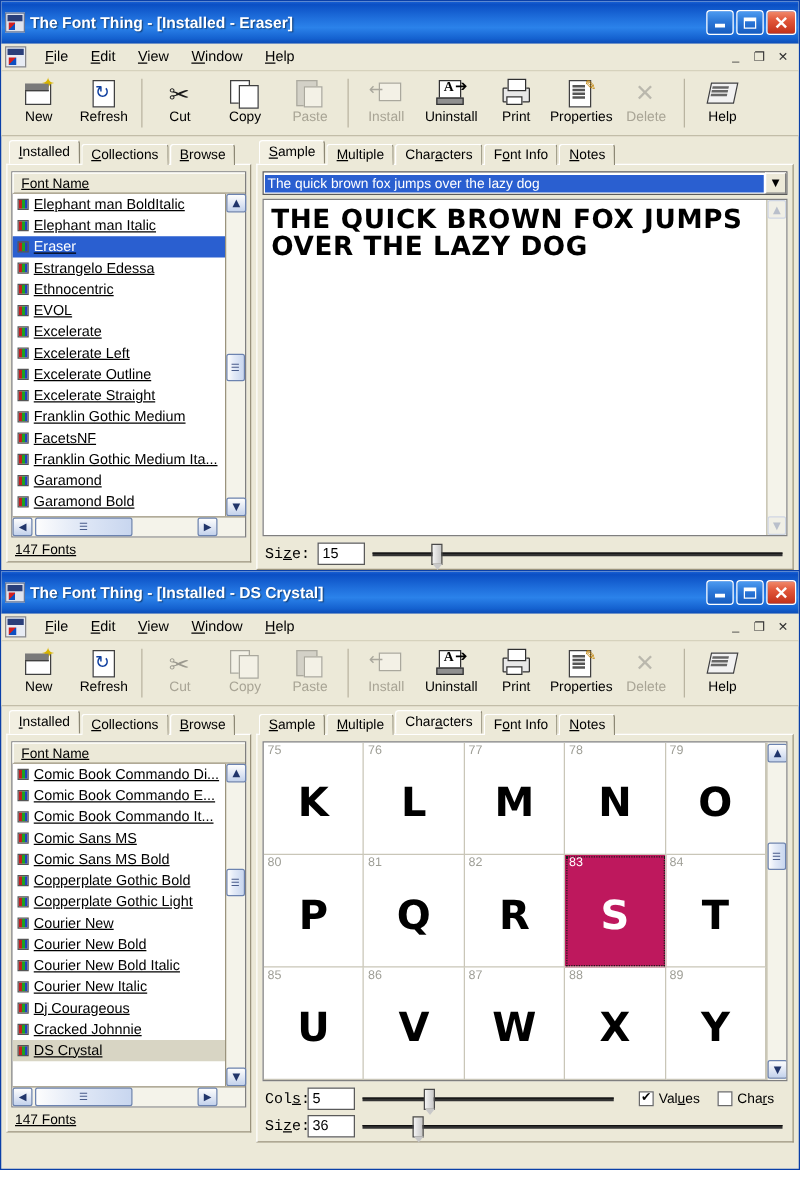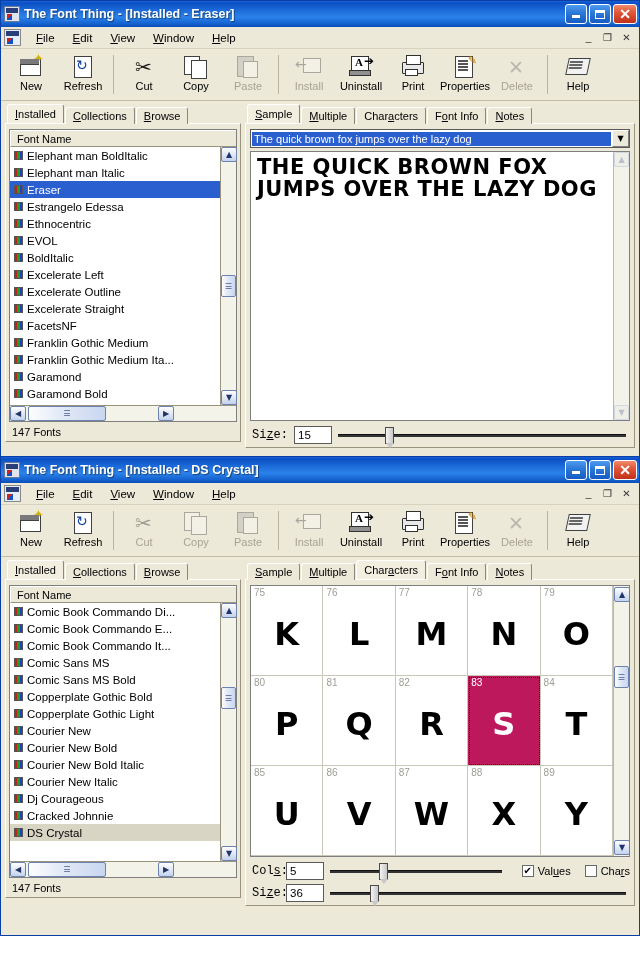"The Font Thing - [Installed" .titlebar { height: 26px -> 34px }
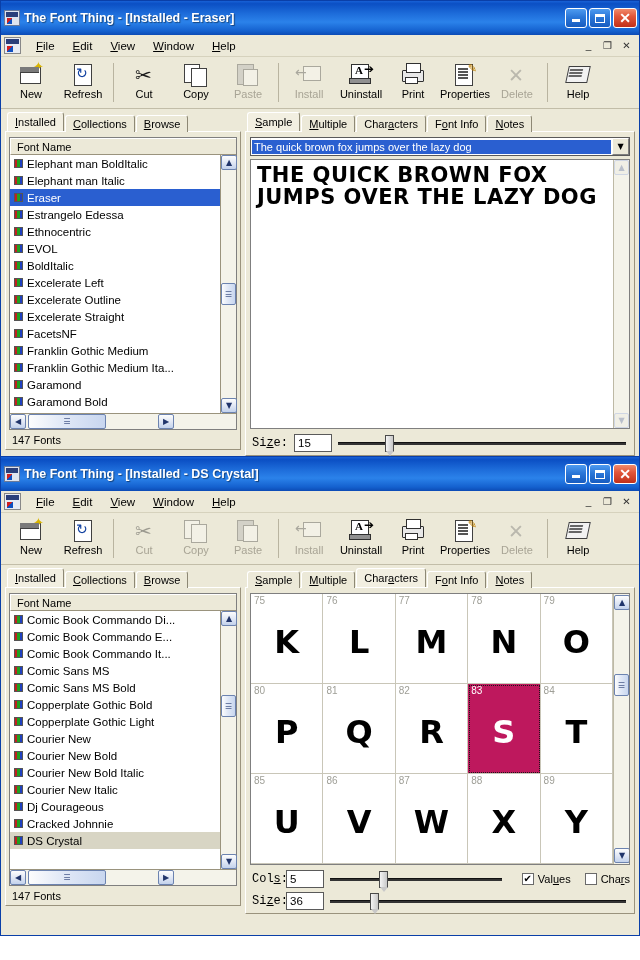"Font Name" .left-pane { text-decoration: none -> underline; width: 236px -> 196px }
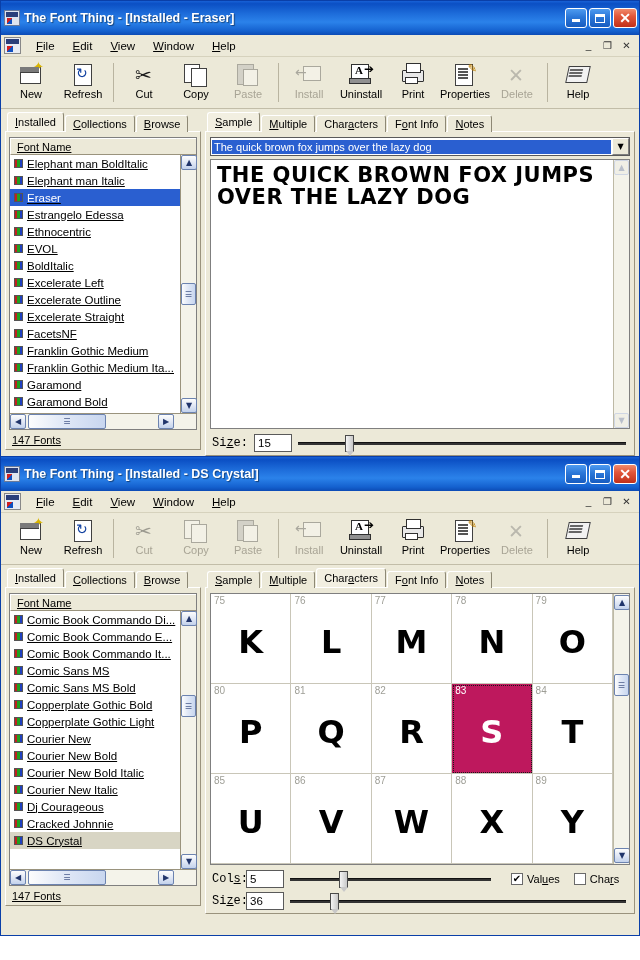"BoldItalic" span { text: BoldItalic -> Excelerate }
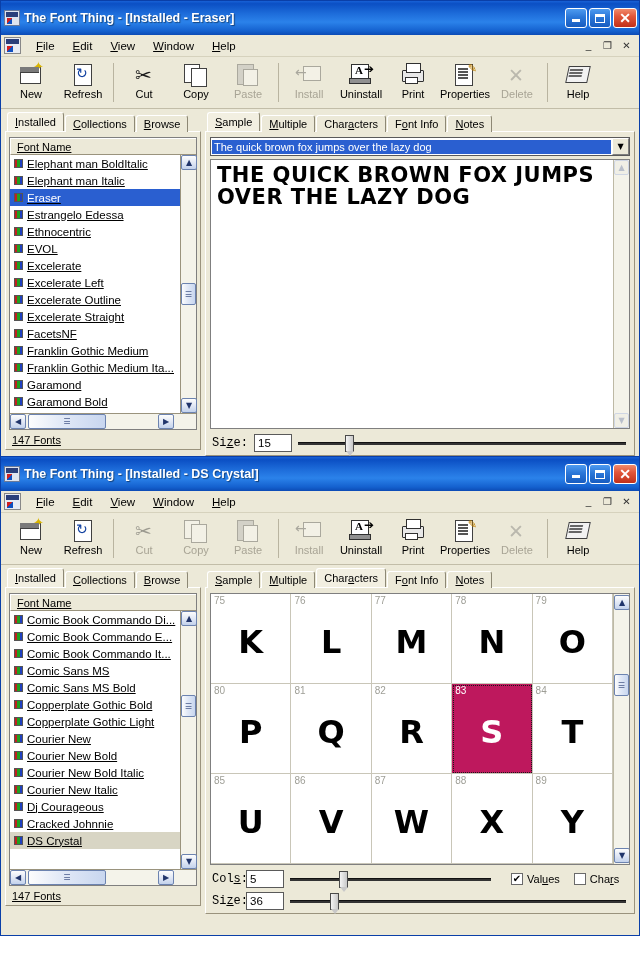"FacetsNF" div.lb-row { order: before "Franklin Gothic Medium" -> after "Franklin Gothic Medium" }
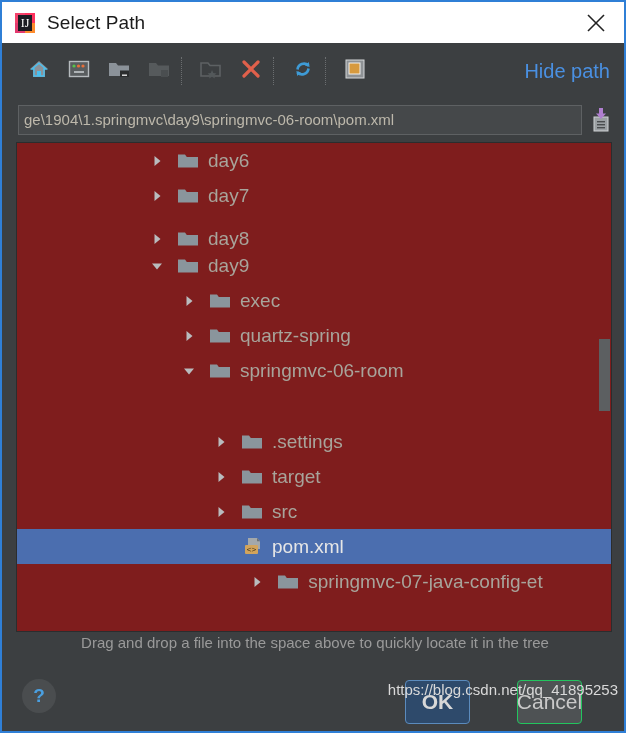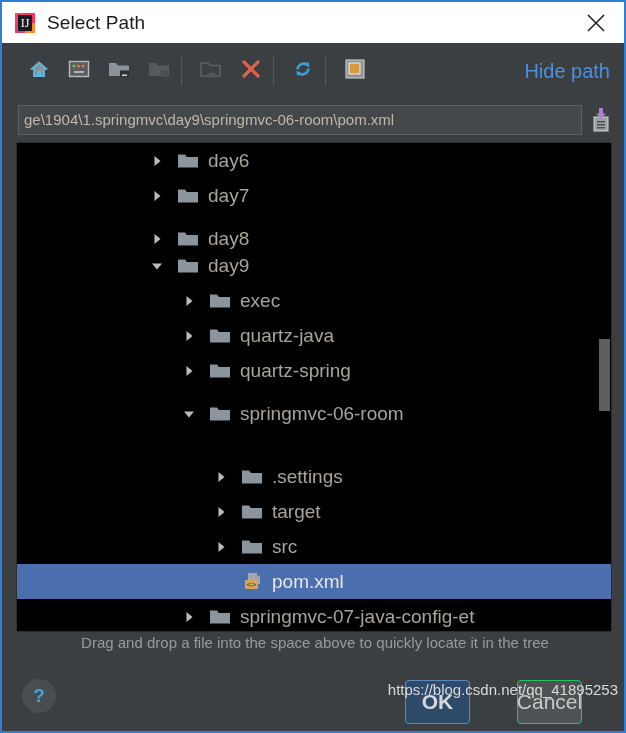"day6" #tree-panel { background: #000000 -> #7f1d1d }
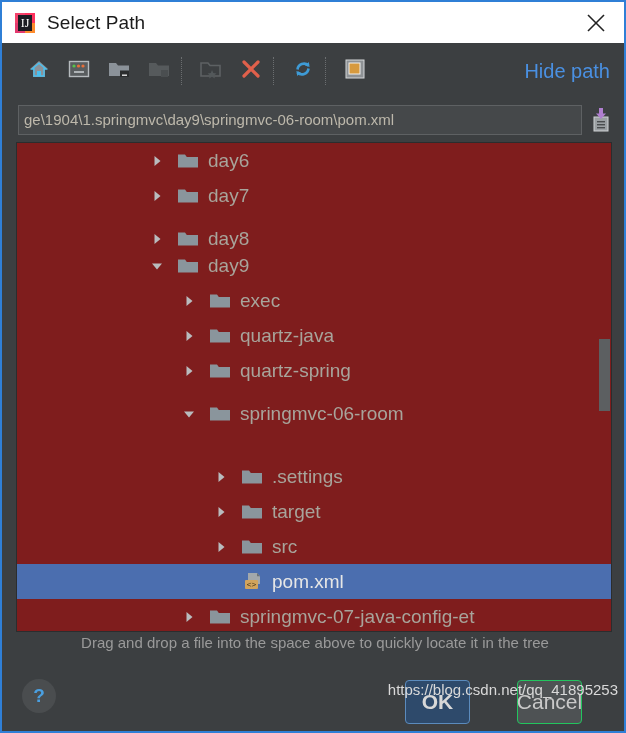"quartz-java" div.row { html: <div> <span> <svg> <path></path> </svg> </span> <span> <svg> <path></path> </svg> </span> <span>quartz-java</span> </div> -> none }
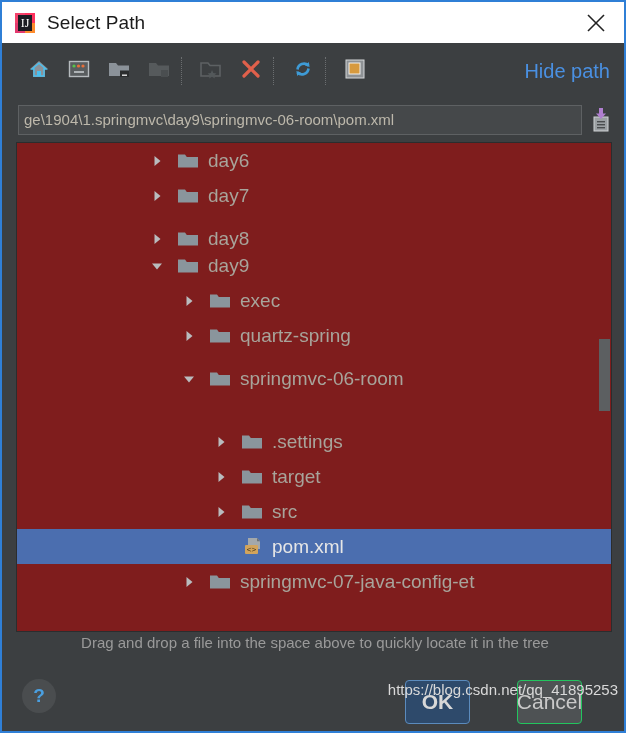"springmvc-06-room" div.row { align-items: flex-end -> none }
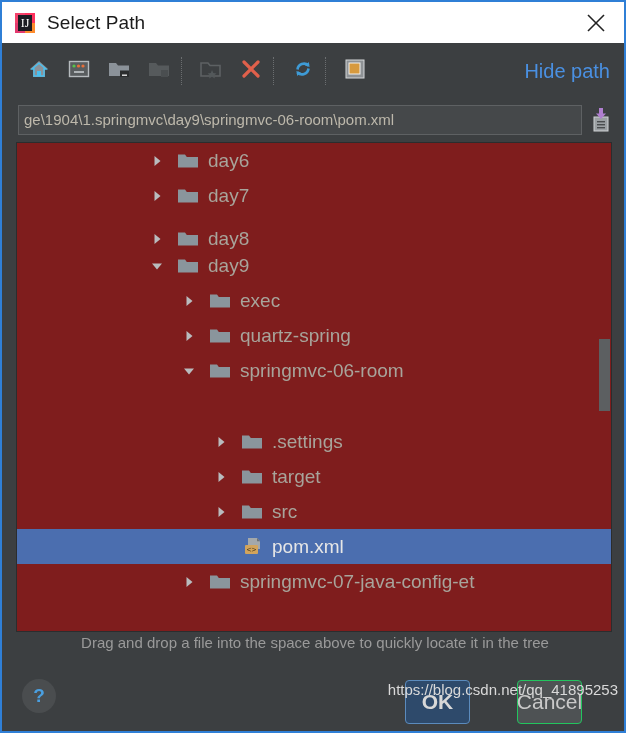"springmvc-07-java-config-et" div.row { justify-content: none -> center }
━━━━━━━━━━━━━━━━━━━━
▶ To-do item: Lines from the one that holds "text-decoration: none ->" through the final line of the material are to be duplicated exactly; no pictures belong in the copy.

▶ Result of the exercise:
"Font Name" .left-pane { text-decoration: none -> underline; width: 236px -> 196px }
"BoldItalic" span { text: BoldItalic -> Excelerate }
"FacetsNF" div.lb-row { order: before "Franklin Gothic Medium" -> after "Franklin Gothic Medium" }
"day6" #tree-panel { background: #000000 -> #7f1d1d }
"quartz-java" div.row { html: <div> <span> <svg> <path></path> </svg> </span> <span> <svg> <path></path> </svg> </span> <span>quartz-java</span> </div> -> none }
"springmvc-06-room" div.row { align-items: flex-end -> none }
"springmvc-07-java-config-et" div.row { justify-content: none -> center }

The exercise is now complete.